Once an advertiser has the audience’s attention, keeping that attention becomes even more challenging. Humor has proven to be one of the best techniques for cutting through clutter. Humor is effective in both getting attention and keeping it. Shimp (2000) agrees and states that politician, actors and actresses, public speakers, professors and indeed all of us at one time or another use humor to create a desired reaction. Advertisers also turn to humor in the hopes of achieving various communications objectives to gain attention and to guide the consumer’s comprehension of the product’s claim, influence and attitudes, and enhance the recall ability of advertised claims, and penultimately, create customer action. Catanescu & Tom (2001) defines seven types of humor: comparison, personification, exaggeration, pun, sarcasm, silliness and surprise. They found that different types of humor in advertising vary by medium. Their study revealed that humor is used more in television advertising than print advertisements.
Consumers, as a whole, enjoy advertisements that make them laugh. Something that is funny has intrusive value and can grab attention. Humor is used in about 30 percent of all advertisements. One reason for the success of humor in advertising may be that the population is aging. According to Abraham Maslow, people tend to develop a more comedic view of life as they mature. Also, humor helps individuals to escape from reality. Comedy shows and comedy bars have grown in popularity over the past decade. Consequently, humor is an effective approach for reaching a wide audience. The success of humor as an advertising tactic is based on three factors. Humor causes consumers to: 1) watch, 2) laugh, and most importantly, 3) remember. In recall tests, consumers most often remember humorous advertisements.

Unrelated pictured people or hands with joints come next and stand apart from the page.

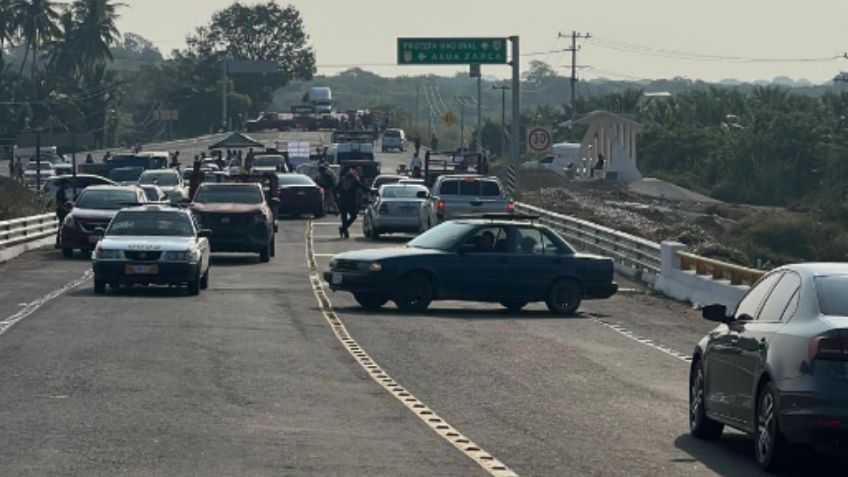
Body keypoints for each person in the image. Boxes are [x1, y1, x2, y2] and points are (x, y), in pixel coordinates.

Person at [336, 168, 368, 239]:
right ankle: (344, 230)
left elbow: (335, 190)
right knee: (354, 216)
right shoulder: (354, 181)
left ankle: (344, 229)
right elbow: (362, 187)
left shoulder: (342, 181)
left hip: (342, 202)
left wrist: (337, 200)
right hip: (351, 202)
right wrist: (370, 190)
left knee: (344, 218)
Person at [55, 182, 70, 247]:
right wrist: (65, 210)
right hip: (61, 211)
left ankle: (59, 242)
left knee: (61, 225)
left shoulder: (62, 191)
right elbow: (60, 203)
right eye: (67, 184)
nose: (68, 185)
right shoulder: (60, 192)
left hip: (62, 210)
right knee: (61, 226)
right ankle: (58, 242)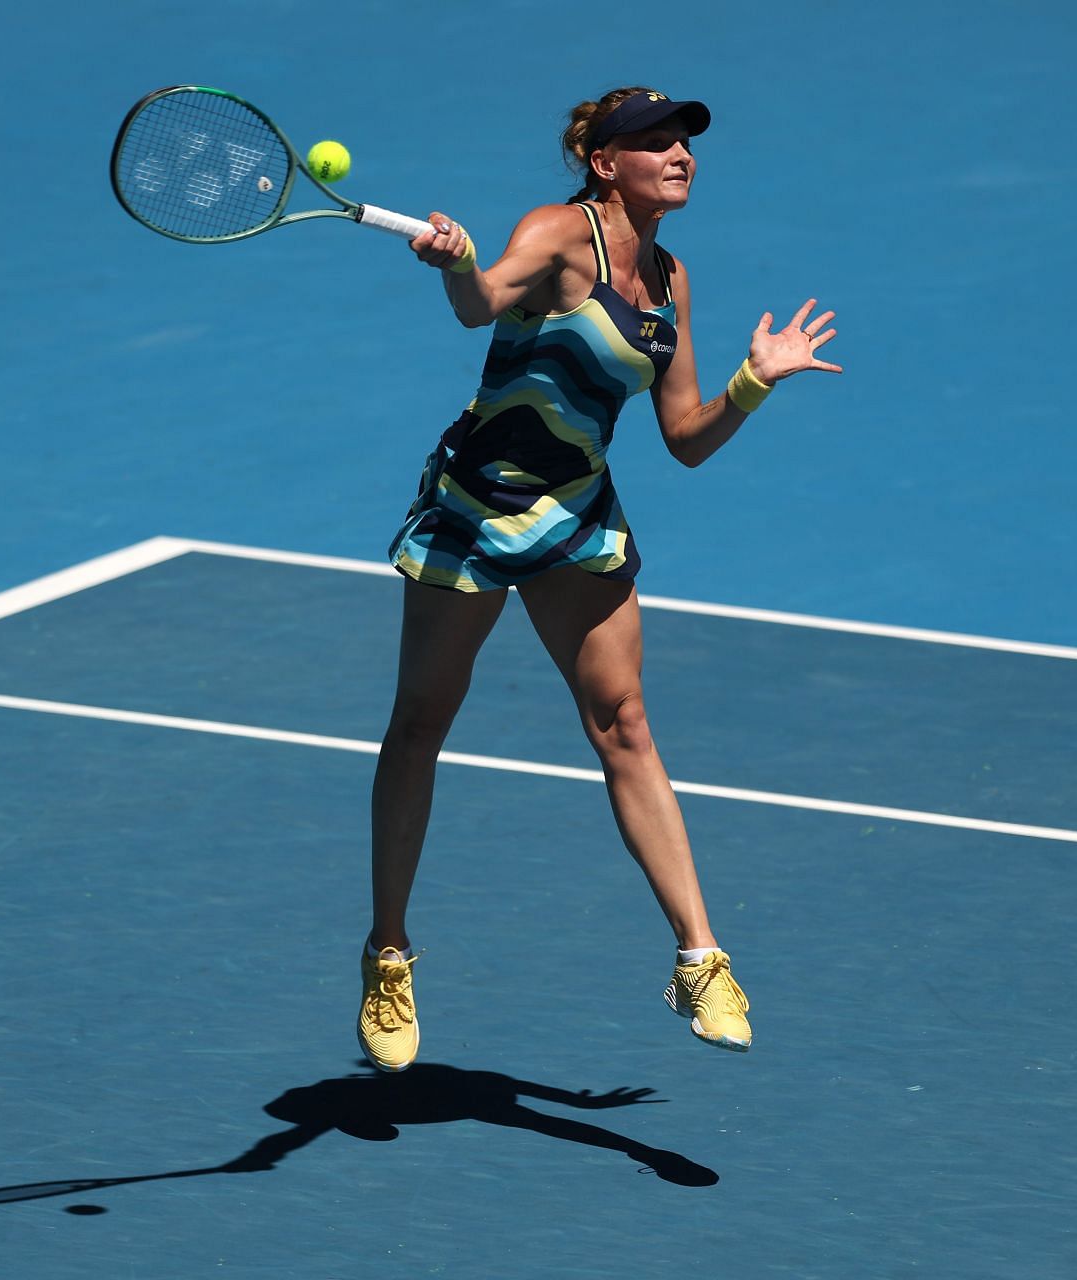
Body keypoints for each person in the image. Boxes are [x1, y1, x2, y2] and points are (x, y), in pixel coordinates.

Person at [358, 87, 842, 1073]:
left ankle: (701, 958)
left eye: (686, 143)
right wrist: (456, 266)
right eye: (655, 142)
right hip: (477, 508)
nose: (679, 155)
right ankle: (389, 952)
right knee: (420, 722)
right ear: (603, 163)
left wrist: (755, 381)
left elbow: (685, 440)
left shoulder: (670, 278)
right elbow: (481, 306)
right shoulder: (556, 234)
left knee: (624, 721)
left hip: (576, 515)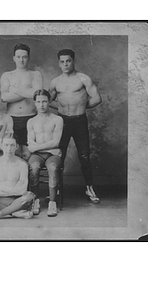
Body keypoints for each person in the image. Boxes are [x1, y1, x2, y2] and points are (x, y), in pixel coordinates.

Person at [49, 49, 102, 203]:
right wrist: (61, 109)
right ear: (59, 63)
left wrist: (81, 106)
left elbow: (97, 98)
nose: (65, 64)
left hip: (80, 121)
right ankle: (57, 188)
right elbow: (47, 100)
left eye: (68, 61)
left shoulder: (83, 78)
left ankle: (89, 187)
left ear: (73, 61)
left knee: (84, 156)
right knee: (60, 155)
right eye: (62, 61)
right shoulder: (55, 81)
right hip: (62, 121)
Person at [0, 43, 43, 161]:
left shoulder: (35, 74)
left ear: (28, 58)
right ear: (14, 58)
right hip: (11, 119)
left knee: (28, 154)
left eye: (24, 57)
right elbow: (3, 97)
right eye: (18, 57)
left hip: (31, 117)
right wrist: (28, 92)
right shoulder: (7, 75)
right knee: (14, 153)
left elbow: (37, 95)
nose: (21, 60)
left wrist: (14, 90)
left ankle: (29, 180)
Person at [27, 89, 63, 217]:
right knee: (34, 167)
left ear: (49, 102)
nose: (41, 105)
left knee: (53, 168)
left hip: (52, 157)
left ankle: (52, 202)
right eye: (38, 102)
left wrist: (39, 147)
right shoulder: (31, 121)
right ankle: (35, 200)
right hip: (39, 155)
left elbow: (56, 142)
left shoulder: (57, 119)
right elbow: (31, 147)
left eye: (44, 101)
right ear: (35, 103)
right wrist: (49, 148)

For humor to be a successful tactic, the humor should be connected directly to the product’s benefits. It should tie together the product features, the advantage to customers, and the personal values of the means-ends chain. However Mooij (1994) considers humor to be strongly culture-bound and can be rarely internationalized. Humor generally does not travel well: what is thought to be funny in one country may be considered stupid or misunderstood altogether in another country.